Um exemplo do avanço que produz a luta das mulheres

A Espanha, como outros países da Europa, e, inclusive, na nossa vizinha Argentina, na América Latina, são países em que há vigência de Educação Sexual com perspectiva de gênero nas escolas. Assim, repartições públicas e privadas, bares e outros locais são impelidos a terem protocolos de ação específicos para o enfrentamento a violência de gênero, caso ocorrida nesses estabelecimentos.

A denúncia de violência de gênero não é uma denúncia fácil. O acolhimento profissional e humanizado faz toda diferença para que as vítimas se encorajem a falar. Por isso, a decisão da justiça espanhola vai na contramão do machismo endêmico, que tem como principal objetivo manipular fatos e descredibilizar a palavra da vítima. Assim, a mensagem que chega ao Brasil e que é importante que se saiba, é que a desqualificação da vítima e sua palavra é funcional à impunidade e à perpetuação da violência, portanto.

A partir da força do movimento feminista, a justiça de Barcelona tomou uma importante decisão para inibição e combate à violência de gênero e sua impunidade, constante no mundo do esporte. Mas que possui um valor simbólico importante para todos os casos de violência de gênero e traz esperanças e um gostinho de justiça para todas as mulheres, gays, trans, travestis e todas as vítimas de violência machista. 

A importância do acolhimento primordial à vítima e o respeito à sua palavra

O protocolo carimbado pela rebelião feminista de 2018 fez com que a boate não titubeasse e avisasse imediatamente a polícia, levando a jovem a realização de todos os procedimentos médicos necessários e dado início à investigação que, aliás, aponta, para dizer o mínimo, em indícios fortíssimos contra o jogador. O desdobramento desse caso é um reconhecimento pela justiça (mesmo que burguesa, forçada pela pela luta nas ruas), da vulnerabilidade da vítima e do conteúdo desumanizante que representa esse tipo de violência contra as mulheres e outras identidades de gênero vítimas do machismo estrutural, isso tem um valor humano fundamental e precisa ser generalizado. 

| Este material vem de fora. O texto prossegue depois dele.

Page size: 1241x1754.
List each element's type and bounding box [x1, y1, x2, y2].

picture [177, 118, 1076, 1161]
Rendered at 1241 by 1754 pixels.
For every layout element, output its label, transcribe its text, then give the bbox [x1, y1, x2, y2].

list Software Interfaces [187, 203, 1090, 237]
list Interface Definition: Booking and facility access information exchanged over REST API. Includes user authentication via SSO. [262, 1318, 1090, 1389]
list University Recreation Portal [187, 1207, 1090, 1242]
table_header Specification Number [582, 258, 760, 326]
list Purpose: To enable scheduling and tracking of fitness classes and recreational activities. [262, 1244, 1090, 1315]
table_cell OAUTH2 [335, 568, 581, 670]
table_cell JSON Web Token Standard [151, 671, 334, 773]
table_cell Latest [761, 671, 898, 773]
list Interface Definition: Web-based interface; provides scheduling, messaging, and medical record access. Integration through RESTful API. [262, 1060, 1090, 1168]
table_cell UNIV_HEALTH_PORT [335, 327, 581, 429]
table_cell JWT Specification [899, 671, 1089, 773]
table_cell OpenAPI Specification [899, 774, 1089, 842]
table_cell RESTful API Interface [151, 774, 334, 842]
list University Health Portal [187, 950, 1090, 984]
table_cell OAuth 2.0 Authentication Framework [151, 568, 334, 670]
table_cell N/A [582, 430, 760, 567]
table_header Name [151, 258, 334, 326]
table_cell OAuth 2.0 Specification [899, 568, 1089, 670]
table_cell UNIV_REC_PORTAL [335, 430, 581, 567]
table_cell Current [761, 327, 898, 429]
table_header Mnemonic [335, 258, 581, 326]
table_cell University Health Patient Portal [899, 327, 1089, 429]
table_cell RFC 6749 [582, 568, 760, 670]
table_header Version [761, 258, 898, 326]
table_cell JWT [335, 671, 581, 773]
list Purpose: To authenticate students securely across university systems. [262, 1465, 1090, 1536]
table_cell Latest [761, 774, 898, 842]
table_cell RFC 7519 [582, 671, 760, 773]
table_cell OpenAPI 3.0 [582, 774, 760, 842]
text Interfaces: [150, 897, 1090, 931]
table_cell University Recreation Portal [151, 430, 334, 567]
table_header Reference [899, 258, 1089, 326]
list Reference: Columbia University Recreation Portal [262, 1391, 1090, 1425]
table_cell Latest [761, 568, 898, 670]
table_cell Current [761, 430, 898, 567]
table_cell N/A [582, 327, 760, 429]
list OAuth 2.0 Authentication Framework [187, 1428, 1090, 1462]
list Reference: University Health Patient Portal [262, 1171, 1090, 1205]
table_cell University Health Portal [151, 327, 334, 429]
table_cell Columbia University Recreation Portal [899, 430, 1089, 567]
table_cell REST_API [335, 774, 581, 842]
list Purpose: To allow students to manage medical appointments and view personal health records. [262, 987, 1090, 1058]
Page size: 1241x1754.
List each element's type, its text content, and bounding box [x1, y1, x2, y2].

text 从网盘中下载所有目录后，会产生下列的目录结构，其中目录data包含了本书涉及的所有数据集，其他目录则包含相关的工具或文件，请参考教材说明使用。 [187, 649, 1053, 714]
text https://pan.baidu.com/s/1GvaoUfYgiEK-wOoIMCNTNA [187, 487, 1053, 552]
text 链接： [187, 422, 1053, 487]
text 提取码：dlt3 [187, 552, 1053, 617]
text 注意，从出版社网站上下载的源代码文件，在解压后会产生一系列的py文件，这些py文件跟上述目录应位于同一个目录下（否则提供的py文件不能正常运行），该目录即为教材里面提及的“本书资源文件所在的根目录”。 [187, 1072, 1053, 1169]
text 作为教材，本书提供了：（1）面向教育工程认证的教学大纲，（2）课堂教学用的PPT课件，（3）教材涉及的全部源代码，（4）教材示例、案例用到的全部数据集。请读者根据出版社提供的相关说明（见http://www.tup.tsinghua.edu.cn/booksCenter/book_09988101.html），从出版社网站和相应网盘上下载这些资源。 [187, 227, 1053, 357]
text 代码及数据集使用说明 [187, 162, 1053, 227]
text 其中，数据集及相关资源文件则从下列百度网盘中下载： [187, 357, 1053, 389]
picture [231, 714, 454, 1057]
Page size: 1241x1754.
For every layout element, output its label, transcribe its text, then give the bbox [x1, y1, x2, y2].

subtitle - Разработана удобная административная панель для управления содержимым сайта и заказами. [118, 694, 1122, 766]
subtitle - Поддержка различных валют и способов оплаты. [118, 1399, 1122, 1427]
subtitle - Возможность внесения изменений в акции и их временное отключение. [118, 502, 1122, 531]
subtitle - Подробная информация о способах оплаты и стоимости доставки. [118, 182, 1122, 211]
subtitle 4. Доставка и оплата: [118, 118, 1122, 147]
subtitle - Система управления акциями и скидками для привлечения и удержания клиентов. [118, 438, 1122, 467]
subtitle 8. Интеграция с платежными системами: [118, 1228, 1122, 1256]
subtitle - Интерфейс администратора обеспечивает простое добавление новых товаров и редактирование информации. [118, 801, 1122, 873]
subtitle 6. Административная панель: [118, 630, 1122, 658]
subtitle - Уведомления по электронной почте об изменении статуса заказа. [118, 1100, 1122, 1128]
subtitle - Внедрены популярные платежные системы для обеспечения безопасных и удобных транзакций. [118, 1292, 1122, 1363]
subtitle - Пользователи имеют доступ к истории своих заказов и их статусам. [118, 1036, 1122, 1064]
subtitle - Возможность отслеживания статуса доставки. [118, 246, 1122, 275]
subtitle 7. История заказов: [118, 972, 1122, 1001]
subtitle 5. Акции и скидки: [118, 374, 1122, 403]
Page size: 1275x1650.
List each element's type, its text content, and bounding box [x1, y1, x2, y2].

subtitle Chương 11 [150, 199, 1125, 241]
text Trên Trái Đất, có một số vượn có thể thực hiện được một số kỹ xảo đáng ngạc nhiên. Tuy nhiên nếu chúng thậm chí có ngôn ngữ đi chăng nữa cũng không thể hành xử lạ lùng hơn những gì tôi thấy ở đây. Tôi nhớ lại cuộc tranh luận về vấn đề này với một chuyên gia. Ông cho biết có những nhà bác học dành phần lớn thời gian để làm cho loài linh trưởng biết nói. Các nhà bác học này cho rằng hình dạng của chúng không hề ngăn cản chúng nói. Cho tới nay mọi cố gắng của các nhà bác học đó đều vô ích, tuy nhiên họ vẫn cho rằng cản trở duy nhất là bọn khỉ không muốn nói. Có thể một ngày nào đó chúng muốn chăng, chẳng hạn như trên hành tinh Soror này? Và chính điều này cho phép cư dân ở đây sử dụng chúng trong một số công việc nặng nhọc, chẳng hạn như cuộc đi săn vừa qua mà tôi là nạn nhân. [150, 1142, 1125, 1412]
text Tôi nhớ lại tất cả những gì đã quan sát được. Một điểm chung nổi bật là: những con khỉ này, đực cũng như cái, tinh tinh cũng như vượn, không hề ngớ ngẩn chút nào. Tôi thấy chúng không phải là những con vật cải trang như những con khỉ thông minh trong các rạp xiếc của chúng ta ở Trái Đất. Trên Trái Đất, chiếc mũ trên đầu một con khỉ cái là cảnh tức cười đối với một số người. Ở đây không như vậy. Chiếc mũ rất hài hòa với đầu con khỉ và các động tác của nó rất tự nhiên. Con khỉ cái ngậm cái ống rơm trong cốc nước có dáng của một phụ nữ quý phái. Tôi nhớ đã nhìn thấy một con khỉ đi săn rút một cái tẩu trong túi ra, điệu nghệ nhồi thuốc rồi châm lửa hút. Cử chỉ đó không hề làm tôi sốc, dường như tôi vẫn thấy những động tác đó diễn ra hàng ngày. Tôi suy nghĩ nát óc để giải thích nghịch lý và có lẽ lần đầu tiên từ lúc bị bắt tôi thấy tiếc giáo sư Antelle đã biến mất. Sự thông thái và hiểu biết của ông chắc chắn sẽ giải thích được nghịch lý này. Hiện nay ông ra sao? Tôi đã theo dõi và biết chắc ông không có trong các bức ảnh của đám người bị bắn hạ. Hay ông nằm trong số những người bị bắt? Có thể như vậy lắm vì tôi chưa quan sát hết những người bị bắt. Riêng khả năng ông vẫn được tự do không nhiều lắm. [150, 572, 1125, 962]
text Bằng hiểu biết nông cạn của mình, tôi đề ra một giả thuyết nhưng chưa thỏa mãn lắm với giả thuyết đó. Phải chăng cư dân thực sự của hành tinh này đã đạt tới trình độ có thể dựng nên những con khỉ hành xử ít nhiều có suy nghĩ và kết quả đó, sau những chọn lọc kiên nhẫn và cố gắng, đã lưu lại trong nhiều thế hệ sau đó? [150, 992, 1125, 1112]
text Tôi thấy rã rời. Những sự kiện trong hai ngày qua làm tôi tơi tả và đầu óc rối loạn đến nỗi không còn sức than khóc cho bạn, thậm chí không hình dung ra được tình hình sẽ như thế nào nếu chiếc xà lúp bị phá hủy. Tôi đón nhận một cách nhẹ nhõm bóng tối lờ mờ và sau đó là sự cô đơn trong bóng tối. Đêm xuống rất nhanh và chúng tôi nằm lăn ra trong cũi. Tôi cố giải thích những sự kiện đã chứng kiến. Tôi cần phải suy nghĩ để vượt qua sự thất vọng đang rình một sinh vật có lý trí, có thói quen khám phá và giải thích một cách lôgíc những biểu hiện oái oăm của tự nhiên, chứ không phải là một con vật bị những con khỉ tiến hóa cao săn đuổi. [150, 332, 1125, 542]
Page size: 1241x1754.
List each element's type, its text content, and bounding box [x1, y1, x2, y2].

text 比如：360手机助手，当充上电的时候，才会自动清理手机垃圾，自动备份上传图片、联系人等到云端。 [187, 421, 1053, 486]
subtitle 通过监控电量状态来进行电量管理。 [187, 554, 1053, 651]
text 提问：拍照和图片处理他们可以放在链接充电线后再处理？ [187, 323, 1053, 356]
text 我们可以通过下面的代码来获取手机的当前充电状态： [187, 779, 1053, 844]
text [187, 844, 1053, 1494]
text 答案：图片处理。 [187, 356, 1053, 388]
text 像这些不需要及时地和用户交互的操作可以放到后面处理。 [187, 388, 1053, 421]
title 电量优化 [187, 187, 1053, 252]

Somente depois do embate real entre as mulheres em luta e justiça, no caso La Manada, foi possível esse enfrentamento categórico do machismo em duas frentes fundamentais: o acolhimento à vítima e a agilidade institucional. Uma vitória inicial do movimento feminista europeu que precisa ser também uma bandeira do feminismo no Brasil. Que o movimento feminista se radicalize nesse sentido e emparede também a justiça brasileira, colocando Robinho e todos os criminosos de violência gênero na cadeia. Que os violadores tenham medo!

 Com feminismo na rua, o machismo recua!

 Justiça! Que os violadores tenham medo!